The problem:
Copy out the entries exactly, and wherever a picture appears, leave it out.

Input records:
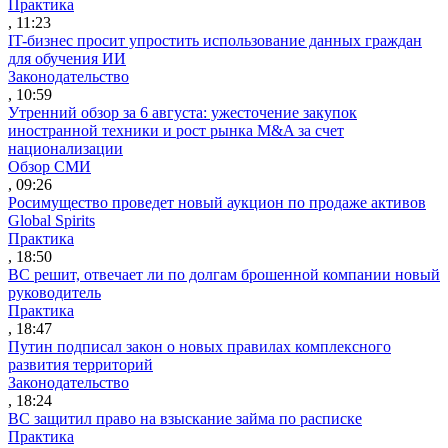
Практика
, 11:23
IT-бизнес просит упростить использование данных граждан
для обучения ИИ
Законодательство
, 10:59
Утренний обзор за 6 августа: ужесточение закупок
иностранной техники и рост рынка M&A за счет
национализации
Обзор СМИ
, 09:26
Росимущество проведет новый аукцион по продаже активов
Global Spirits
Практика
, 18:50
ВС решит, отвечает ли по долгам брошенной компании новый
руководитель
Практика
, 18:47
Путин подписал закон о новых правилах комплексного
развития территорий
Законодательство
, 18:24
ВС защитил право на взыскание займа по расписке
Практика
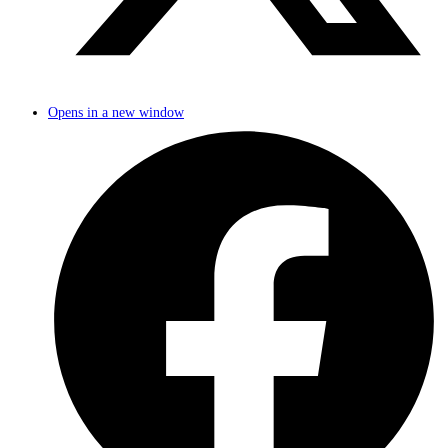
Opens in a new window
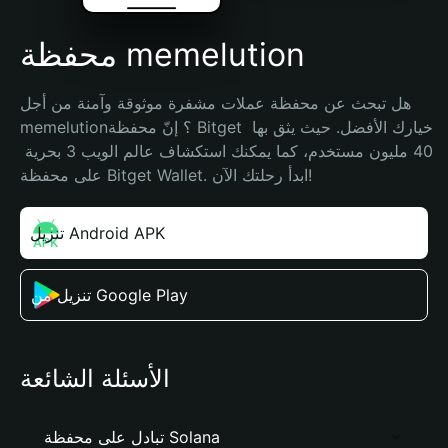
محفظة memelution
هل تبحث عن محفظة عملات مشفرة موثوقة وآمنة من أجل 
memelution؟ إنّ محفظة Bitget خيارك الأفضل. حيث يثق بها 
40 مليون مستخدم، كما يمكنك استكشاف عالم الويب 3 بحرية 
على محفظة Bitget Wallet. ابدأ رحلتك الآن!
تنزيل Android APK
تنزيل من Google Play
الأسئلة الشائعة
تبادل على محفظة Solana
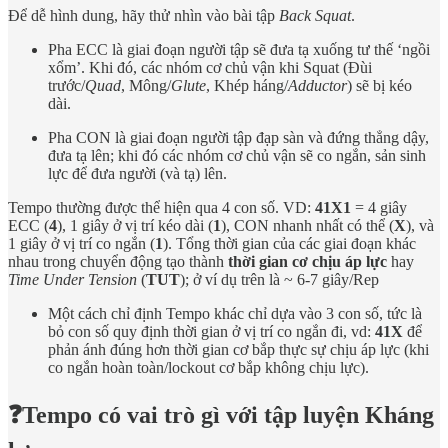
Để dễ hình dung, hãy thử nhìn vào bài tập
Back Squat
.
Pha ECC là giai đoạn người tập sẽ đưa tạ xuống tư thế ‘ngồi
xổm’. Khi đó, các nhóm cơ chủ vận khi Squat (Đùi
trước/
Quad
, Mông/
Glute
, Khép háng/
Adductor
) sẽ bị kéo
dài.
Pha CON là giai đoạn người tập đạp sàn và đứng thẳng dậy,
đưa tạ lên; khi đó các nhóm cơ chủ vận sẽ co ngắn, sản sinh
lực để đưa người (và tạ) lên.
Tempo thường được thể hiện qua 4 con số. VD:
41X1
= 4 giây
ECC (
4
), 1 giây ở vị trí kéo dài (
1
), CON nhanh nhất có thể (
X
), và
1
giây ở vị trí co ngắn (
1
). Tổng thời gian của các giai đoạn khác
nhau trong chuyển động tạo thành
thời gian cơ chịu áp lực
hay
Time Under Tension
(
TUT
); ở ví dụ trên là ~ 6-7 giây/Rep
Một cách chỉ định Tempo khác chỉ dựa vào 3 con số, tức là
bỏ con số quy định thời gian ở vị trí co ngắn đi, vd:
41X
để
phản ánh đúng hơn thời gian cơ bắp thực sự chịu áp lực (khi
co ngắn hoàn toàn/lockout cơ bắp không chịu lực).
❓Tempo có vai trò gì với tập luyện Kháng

Answer box:
Практика
, 11:23
IT-бизнес просит упростить использование данных граждан
для обучения ИИ
Законодательство
, 10:59
Утренний обзор за 6 августа: ужесточение закупок
иностранной техники и рост рынка M&A за счет
национализации
Обзор СМИ
, 09:26
Росимущество проведет новый аукцион по продаже активов
Global Spirits
Практика
, 18:50
ВС решит, отвечает ли по долгам брошенной компании новый
руководитель
Практика
, 18:47
Путин подписал закон о новых правилах комплексного
развития территорий
Законодательство
, 18:24
ВС защитил право на взыскание займа по расписке
Практика
Opens in a new window
محفظة memelution
هل تبحث عن محفظة عملات مشفرة موثوقة وآمنة من أجل 
memelution؟ إنّ محفظة Bitget خيارك الأفضل. حيث يثق بها 
40 مليون مستخدم، كما يمكنك استكشاف عالم الويب 3 بحرية 
على محفظة Bitget Wallet. ابدأ رحلتك الآن!
تنزيل Android APK
تنزيل من Google Play
الأسئلة الشائعة
تبادل على محفظة Solana
Để dễ hình dung, hãy thử nhìn vào bài tập
Back Squat
.
Pha ECC là giai đoạn người tập sẽ đưa tạ xuống tư thế ‘ngồi
xổm’. Khi đó, các nhóm cơ chủ vận khi Squat (Đùi
trước/
Quad
, Mông/
Glute
, Khép háng/
Adductor
) sẽ bị kéo
dài.
Pha CON là giai đoạn người tập đạp sàn và đứng thẳng dậy,
đưa tạ lên; khi đó các nhóm cơ chủ vận sẽ co ngắn, sản sinh
lực để đưa người (và tạ) lên.
Tempo thường được thể hiện qua 4 con số. VD:
41X1
= 4 giây
ECC (
4
), 1 giây ở vị trí kéo dài (
1
), CON nhanh nhất có thể (
X
), và
1
giây ở vị trí co ngắn (
1
). Tổng thời gian của các giai đoạn khác
nhau trong chuyển động tạo thành
thời gian cơ chịu áp lực
hay
Time Under Tension
(
TUT
); ở ví dụ trên là ~ 6-7 giây/Rep
Một cách chỉ định Tempo khác chỉ dựa vào 3 con số, tức là
bỏ con số quy định thời gian ở vị trí co ngắn đi, vd:
41X
để
phản ánh đúng hơn thời gian cơ bắp thực sự chịu áp lực (khi
co ngắn hoàn toàn/lockout cơ bắp không chịu lực).
❓Tempo có vai trò gì với tập luyện Kháng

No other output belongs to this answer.